The strong interests of public safety require a bartender to bear some responsibility for customers who become intoxicated in his establishment. This is consistent with the intent of Business and Professions Code section 25602, where the Legislature has expressed disfavor with the bartender and others who continue serving drinks to an obviously intoxicated person. Intoxication impairs a customer's judgment as to his own degree of intoxication and his ability to drive. A bartender, to some extent, is in a position to arrest the consumption before it endangers the customer and the general public.
(3) Liability cannot, of course, result from serving alcohol to a patron who is not obviously intoxicated, even though it develops that the patron was under the influence of intoxicating liquor within the meaning of Vehicle Code section 23102 Here the decedent had a .19 percent blood alcohol level, which presumptively put him under the influence of intoxicating liquor. (Veh.

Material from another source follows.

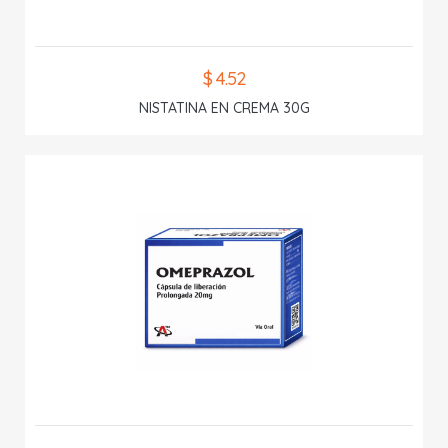
$ 4.52
NISTATINA EN CREMA 30G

Code, § 23126) However, he may well not have been obviously intoxicated. (See Ewing v. Cloverleaf Bowl, supra, 20 Cal.3d at p. 398.) The use of alcohol and its effect required to place a person in violation of Vehicle Code section 23102, that is, under the influence of intoxicating liquor, is substantially less than that required to be obviously intoxicated pursuant to Business and Professions Code section 25602 Although the obviously intoxicated person is necessarily under the influence of intoxicating liquor, the reverse is not necessarily true.
Vehicle Code section 23102 provides in part: "(a) It is unlawful for any person who is under the influence of intoxicating liquor, or under the combined influence of intoxicating liquor and any drug, to drive a vehicle upon any highway."
If a bartender serves a customer until the point where he becomes obviously intoxicated, then stops serving the customer and such person thereafter is injured in an accident proximately caused by his intoxication, the bartender is not liable. To attach liability under such circumstances would place an unreasonable duty on the bartender. His duty is discharged by not serving an obviously intoxicated patron. (See Vesely v. Sager, supra, 5 Cal.3d 153; Coulter v. Superior Court, supra, 21 Cal.3d 144.)
It is also evident that for the bartender to be liable, it is also necessary that he know or should know that the customer is going to drive a motor vehicle on a public highway. ( Coulter v. Superior Court, at pp. 152-153.)
Judgment is reversed.
Assigned by the Chairperson of the Judicial Council.
A petition for a rehearing was denied July 7, 1978, and the opinion was modified to read as printed above.